*TASK INSTRUCTIONS:* Show every line in the records below that contains the word "assign".

(Beginning of INPUT FOR THIS TASK)

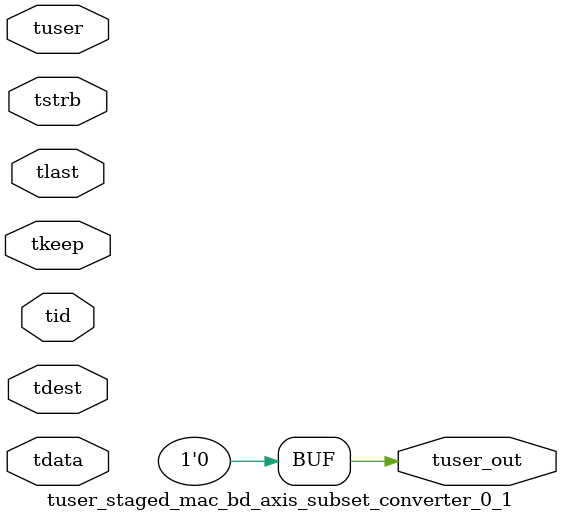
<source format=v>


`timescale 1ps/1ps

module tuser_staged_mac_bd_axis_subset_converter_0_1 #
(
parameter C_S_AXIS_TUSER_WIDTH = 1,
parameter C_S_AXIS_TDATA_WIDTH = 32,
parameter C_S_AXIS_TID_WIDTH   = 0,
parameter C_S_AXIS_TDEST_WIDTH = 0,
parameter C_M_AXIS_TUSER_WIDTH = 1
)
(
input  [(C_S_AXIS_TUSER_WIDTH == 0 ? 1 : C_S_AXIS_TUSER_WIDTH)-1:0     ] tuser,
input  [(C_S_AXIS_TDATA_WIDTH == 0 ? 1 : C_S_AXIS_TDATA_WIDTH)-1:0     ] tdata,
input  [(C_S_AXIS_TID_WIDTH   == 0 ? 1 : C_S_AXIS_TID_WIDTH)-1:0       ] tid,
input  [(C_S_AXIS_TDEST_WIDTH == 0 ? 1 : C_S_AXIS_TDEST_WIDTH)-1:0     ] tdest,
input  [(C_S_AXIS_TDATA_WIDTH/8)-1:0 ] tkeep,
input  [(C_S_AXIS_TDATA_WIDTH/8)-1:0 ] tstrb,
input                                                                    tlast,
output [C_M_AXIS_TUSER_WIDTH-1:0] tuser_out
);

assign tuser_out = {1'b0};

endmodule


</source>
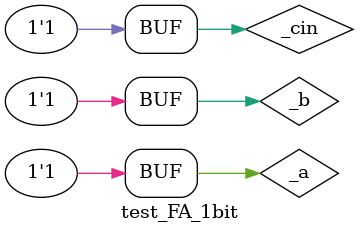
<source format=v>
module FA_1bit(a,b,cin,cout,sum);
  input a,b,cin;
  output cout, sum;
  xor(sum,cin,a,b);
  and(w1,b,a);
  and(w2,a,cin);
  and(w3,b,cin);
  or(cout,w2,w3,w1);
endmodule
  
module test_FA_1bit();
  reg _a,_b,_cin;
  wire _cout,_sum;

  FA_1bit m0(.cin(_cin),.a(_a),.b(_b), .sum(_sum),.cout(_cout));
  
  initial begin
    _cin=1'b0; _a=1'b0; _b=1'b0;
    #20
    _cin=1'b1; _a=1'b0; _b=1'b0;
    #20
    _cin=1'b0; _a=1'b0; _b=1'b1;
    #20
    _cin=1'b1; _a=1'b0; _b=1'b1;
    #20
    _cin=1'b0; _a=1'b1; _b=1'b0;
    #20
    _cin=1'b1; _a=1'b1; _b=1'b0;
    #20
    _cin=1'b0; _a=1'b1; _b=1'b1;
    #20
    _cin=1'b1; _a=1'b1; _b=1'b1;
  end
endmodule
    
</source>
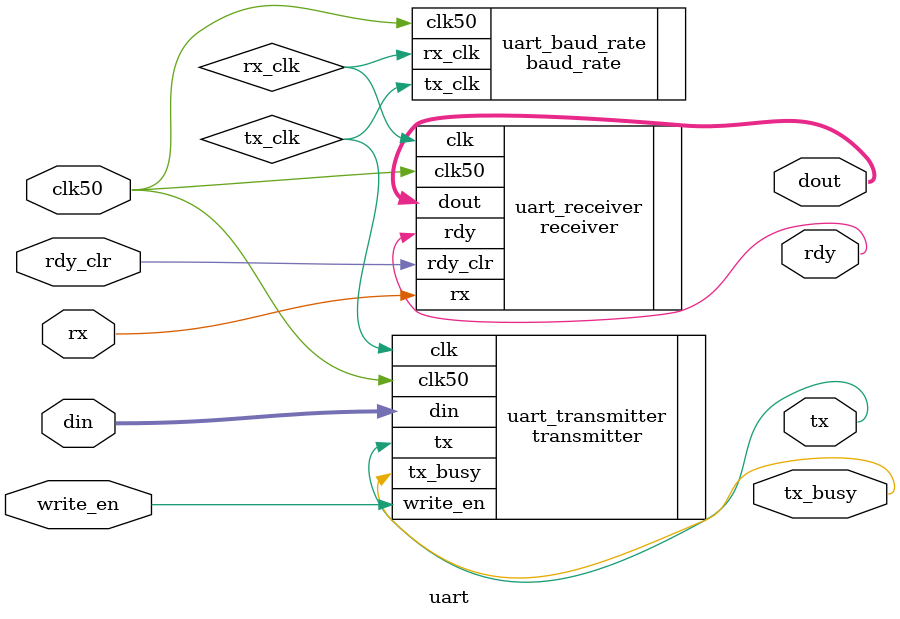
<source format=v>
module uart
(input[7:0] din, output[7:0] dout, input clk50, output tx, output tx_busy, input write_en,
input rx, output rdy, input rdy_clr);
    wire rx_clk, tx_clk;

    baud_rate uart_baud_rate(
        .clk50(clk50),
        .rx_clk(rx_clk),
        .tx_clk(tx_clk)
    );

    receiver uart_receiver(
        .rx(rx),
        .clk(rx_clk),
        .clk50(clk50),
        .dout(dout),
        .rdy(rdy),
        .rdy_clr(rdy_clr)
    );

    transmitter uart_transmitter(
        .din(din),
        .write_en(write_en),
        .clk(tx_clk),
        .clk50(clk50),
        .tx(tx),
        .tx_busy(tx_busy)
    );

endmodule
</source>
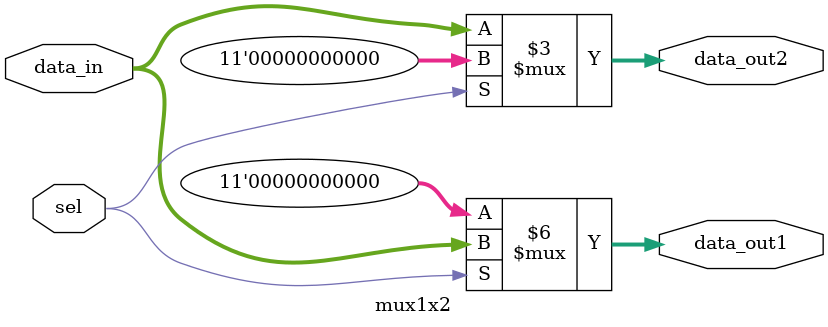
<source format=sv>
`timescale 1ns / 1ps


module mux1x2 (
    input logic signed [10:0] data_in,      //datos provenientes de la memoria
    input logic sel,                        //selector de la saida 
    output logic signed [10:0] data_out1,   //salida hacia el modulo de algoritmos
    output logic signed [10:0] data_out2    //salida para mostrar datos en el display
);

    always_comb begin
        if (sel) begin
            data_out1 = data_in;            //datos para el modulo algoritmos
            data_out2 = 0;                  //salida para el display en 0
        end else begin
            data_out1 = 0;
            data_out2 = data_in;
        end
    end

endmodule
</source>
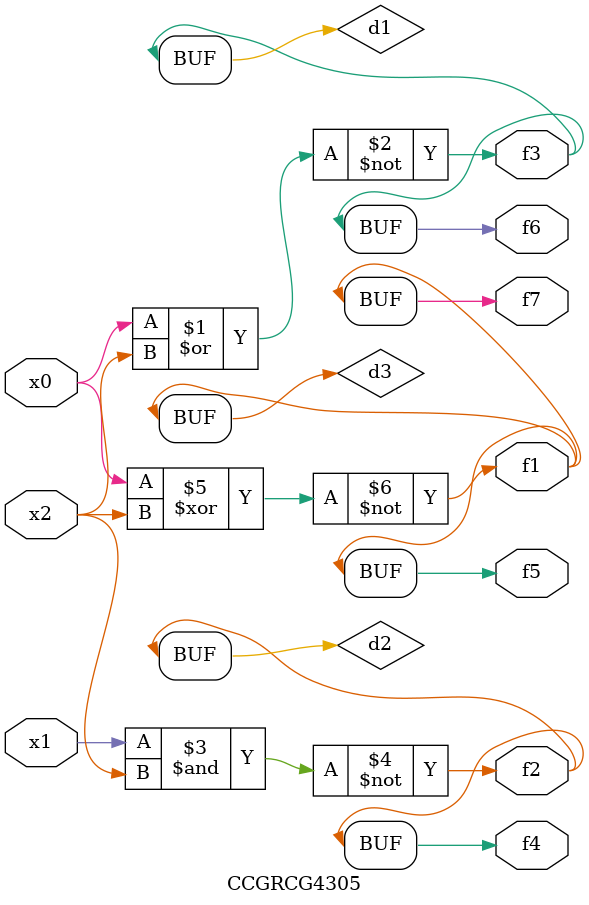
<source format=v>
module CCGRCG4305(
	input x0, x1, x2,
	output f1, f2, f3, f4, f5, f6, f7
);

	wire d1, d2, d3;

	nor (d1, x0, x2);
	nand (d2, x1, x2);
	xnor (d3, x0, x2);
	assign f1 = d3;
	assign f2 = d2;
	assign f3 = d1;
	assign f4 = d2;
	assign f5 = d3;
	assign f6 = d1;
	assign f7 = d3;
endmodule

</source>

(End of INPUT FOR THIS TASK)
(Beginning of INPUT FOR THIS TASK)

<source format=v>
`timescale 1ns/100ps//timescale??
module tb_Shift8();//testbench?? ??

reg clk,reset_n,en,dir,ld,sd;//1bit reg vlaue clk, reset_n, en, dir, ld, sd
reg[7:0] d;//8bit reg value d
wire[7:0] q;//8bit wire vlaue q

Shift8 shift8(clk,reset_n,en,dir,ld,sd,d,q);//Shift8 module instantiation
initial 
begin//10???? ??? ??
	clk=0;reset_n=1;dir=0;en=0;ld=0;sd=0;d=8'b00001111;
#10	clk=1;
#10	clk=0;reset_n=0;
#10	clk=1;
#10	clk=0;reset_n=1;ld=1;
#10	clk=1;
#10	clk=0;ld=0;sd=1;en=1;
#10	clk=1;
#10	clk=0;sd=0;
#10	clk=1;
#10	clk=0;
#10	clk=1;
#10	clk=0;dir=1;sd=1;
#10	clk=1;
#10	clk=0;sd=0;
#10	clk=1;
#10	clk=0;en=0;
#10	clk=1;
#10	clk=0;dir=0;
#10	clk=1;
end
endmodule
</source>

(End of INPUT FOR THIS TASK)

*OUTPUT OF THE EXERCISE:*
assign tuser_out = {1'b0};
	assign f1 = d3;
	assign f2 = d2;
	assign f3 = d1;
	assign f4 = d2;
	assign f5 = d3;
	assign f6 = d1;
	assign f7 = d3;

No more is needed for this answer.